И мы правда взлетаем над этой глубокой бездной. Она закручивает меня, как в центрифугу. Во мне дикий восторг и страх. Я боюсь всего, что связанно с водой. Но с ним почему-то чувствую, что покоряю эту глубину, и она мне поддается. Будто я её как самого лютого зверя укрощаю. С его помощью. Я выныриваю с ним в связке. Ноги вокруг его талии, а руками вцепившись в его плечи, оставляю отметины.
– Ты... Ты... Ты больной... придурок! – на эмоциях выдаю то, что испытываю, не успевая сокрушаться, что мои ягодицы находятся в его руках. – Ты зачем это сделал?
– Захотел и сделал, – смеясь, выдает Кир, не теряя своего самообладания и пофигизма. Вот всё у него просто. Просто захотел и сделал. А я на месте могла умереть от страха. Только сейчас понимаю, эту эмоцию задвинул мозг. То ли от переизбытка эмоций, то ли от шока. То ли потому, что очень не хочу признавать, но я была уверенна в Кире. Это не признаю и отметаю в дальний угол. Невозможно. Сколько меня пытались затащить в воду, ни у кого это не получалось. Я в страхе и с дикими слезами выбегала обратно на сушу. А тут мало того, что я в воде, так еще и позволяю Киру удерживать себя на весу. Делать попытки освобождения не смею. Если сама окунусь в воду, буду паниковать и точно уйду на дно. Поэтому терплю эту пытку его руками по моей попе. Он держит. Иногда поглаживает большим пальцем по оголенному бедру. Меня это будоражит. Пленит и вызывает в моем животе тысячи бабочек, которые запредельно раскачиваются в невидимом и только им известном танце. Мурашки и вовсе вскрываются из тени. Это от холода, убеждаю себя.

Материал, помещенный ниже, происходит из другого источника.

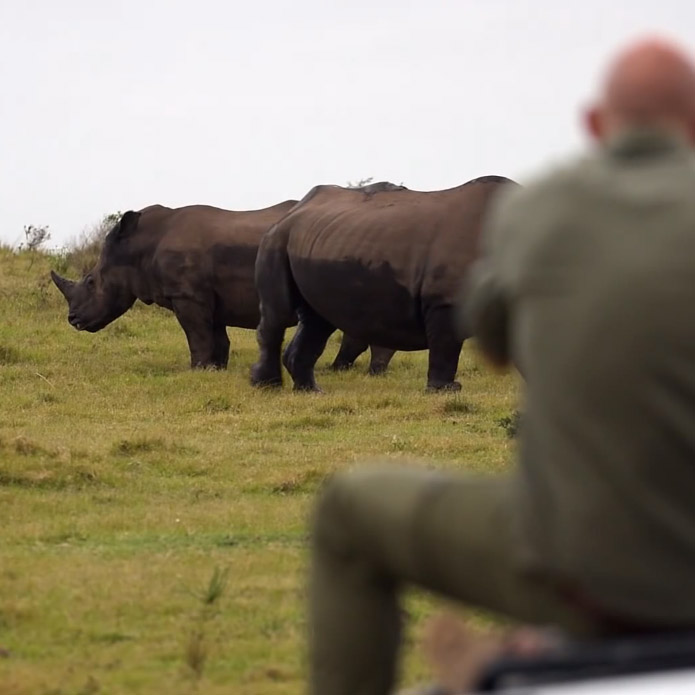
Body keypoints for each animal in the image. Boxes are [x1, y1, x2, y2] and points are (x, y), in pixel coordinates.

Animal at [51, 203, 395, 372]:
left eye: (92, 282)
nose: (73, 320)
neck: (139, 246)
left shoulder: (187, 295)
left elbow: (197, 336)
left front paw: (197, 370)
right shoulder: (206, 296)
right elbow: (216, 336)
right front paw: (216, 368)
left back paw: (369, 372)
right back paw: (340, 370)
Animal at [251, 176, 516, 392]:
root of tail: (292, 212)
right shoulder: (445, 300)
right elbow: (446, 344)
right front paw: (445, 390)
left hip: (319, 239)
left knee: (317, 319)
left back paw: (310, 391)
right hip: (276, 239)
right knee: (280, 315)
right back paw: (267, 386)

– Оставь меня в покое, Кирилл. – озвучиваю ему. – Прошу, – шепчу и сдерживаю непрошеные слезы из глаз, не давая выйти на волю. Не хочу, чтобы он видел их. Вообще ничего не хочу. Хочу уехать. Отсюда. От него. От всего того, что между нами происходит. Это неправильно.
– Не могу. Не хочу. – сжимая меня крепче, озвучивает Кир, и меня это только ужасает. Легко не будет точно. Как отвязаться?!
– А чего ты ещё хочешь, м?! Чтобы я уже точно была готова ко всему, что от тебя можно ожидать! – сердито выдаю, сдерживая свои накатившие эмоции. И на уровне подсознания жалею о своем вопросе. То, что плещется в его глазах. Пугающая чернота глаз. Там чертики уже свои шаманские танцы закручивают.
– Мы будем общаться. Снова. Как было до того пиздеца. – прикасаясь своим лбом к моему лбу. И я понимаю, о чём он. Я помню то, что было. Помню все, что происходило со мной. С ним наверняка тоже, но до конца не осознаю все в полномасштабной его версии. Сейчас вдаваться в подробности не хочу. Слишком много эмоций. Я впору вообще хочу сейчас разрыдаться и обнять себя руками.
– Значит, то, что о тебе говорили, правда? – выдаю так тихо, что слышно лишь нам двоим. Даже вода, которая между нами плещется, и то звучит громче. Я же отчаяннее.
– Смотря, кто говорил... – пожимает плечами. – Если твои предки, то не факт, что половину могли приукрасить и запугать в отношении меня. – отвечает Кир и я понимаю, что он прав. Кроме родителей никто ничего не говорил. Даже моя лучшая подруга, Тина, качала головой и молчала. Ей было труднее разрываться между нами двумя.
– Кирилл... – одергиваю его. Несмотря на это, он понимает. Да, любой родитель поступил бы ровным счетом так же. Наверное. Я не знаю всей правды, поэтому не могу судить ни его, ни своих родителей. В большей степени отчима, который заменил отца.